=== GIVEN RECORDS ===


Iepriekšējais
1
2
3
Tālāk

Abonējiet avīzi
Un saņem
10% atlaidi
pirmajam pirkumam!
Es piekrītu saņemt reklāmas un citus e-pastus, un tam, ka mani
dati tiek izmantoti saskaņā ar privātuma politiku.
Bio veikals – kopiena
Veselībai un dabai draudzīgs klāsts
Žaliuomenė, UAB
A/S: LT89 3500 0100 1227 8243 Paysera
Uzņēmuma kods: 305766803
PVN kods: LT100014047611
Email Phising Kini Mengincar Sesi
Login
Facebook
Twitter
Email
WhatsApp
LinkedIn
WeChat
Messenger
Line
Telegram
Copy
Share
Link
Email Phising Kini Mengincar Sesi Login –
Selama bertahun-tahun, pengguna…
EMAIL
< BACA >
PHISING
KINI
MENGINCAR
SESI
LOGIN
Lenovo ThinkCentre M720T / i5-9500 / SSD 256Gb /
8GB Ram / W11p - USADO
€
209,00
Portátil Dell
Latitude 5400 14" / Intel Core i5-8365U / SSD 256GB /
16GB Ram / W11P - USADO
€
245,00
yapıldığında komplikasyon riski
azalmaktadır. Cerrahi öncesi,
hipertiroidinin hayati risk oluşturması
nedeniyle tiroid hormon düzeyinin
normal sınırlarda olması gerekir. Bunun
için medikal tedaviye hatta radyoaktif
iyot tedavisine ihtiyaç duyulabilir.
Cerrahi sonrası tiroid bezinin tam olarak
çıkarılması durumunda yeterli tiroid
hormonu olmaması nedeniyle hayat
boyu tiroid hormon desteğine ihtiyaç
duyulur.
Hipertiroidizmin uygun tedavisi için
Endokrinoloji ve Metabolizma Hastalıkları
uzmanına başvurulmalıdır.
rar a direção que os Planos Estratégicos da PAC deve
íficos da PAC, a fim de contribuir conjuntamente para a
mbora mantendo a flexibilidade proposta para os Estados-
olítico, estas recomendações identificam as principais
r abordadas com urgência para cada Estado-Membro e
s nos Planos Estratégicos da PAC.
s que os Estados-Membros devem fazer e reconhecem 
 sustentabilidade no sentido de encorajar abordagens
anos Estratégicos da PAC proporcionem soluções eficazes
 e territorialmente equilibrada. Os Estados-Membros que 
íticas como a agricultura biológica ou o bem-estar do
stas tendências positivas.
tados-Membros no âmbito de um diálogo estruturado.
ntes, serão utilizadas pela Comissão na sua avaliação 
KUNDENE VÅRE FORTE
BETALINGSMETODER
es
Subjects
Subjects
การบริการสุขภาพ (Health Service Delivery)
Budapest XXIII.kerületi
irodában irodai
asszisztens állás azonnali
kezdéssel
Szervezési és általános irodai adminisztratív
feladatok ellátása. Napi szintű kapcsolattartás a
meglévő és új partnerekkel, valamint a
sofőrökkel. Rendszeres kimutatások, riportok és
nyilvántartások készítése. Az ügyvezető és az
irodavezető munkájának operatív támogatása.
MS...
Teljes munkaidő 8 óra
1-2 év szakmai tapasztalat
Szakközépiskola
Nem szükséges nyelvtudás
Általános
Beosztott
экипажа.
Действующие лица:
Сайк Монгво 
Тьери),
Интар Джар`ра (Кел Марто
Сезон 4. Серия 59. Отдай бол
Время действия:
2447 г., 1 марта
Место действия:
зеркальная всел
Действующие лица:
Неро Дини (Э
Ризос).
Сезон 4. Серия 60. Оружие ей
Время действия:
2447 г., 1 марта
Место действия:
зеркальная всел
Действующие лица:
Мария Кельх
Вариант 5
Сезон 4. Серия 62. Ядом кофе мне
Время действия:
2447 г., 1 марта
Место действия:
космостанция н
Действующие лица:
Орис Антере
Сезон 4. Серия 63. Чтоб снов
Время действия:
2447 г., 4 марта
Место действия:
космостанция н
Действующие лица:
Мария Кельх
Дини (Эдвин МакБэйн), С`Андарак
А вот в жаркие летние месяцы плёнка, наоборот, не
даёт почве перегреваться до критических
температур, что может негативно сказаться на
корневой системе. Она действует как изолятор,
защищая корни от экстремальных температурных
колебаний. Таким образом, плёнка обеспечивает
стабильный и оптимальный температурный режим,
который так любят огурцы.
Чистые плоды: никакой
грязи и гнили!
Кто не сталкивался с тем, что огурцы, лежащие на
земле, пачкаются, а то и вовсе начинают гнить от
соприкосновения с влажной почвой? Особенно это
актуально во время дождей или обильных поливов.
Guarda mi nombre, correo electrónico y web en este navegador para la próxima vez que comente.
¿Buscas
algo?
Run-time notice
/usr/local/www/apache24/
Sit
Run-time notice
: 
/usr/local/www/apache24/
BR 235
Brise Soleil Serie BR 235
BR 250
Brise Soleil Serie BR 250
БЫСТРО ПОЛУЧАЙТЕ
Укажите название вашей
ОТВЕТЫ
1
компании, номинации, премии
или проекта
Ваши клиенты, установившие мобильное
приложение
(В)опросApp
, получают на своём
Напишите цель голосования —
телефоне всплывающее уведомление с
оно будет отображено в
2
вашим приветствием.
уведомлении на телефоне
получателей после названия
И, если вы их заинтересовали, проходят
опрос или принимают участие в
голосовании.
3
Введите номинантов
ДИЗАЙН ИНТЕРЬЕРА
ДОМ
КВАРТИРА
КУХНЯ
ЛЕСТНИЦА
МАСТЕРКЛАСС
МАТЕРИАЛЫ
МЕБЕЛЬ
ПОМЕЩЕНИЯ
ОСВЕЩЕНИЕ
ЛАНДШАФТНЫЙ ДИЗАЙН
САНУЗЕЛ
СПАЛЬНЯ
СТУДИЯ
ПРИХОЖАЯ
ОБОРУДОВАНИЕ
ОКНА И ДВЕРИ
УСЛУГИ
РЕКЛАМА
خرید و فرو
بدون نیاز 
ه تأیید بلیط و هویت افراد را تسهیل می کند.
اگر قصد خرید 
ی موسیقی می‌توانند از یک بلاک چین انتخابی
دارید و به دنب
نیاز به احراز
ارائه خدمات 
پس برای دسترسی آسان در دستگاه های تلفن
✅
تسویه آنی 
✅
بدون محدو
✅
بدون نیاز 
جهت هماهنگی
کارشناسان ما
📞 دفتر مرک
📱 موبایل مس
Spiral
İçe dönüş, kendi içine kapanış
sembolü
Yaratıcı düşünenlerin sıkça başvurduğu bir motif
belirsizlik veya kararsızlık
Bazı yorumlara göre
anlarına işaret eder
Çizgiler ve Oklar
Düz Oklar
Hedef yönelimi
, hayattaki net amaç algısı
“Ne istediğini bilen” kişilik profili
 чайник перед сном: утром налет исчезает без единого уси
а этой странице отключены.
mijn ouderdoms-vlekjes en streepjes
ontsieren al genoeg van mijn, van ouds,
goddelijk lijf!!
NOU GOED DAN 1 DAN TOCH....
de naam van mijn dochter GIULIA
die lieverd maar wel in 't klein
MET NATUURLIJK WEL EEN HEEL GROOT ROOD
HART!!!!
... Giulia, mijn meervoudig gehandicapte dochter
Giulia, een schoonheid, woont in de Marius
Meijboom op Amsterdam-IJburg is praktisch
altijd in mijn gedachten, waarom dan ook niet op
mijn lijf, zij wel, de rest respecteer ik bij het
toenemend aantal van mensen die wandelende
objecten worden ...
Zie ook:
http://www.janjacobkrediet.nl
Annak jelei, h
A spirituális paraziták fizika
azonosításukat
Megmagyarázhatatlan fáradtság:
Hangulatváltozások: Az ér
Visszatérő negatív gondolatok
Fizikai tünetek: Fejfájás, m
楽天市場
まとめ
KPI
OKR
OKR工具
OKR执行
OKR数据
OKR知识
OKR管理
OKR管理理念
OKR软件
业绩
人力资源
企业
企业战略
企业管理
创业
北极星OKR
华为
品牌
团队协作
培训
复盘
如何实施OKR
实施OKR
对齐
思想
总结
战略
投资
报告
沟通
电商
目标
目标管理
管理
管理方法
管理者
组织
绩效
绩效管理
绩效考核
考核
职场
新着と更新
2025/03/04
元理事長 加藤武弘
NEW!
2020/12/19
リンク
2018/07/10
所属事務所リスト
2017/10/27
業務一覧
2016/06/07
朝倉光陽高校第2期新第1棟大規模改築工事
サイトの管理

===

#### JOB ITEM
Looking at the entries above, work out how many lines contain "плёнка", then reply with that number and no other words.

#### RESPONSE
2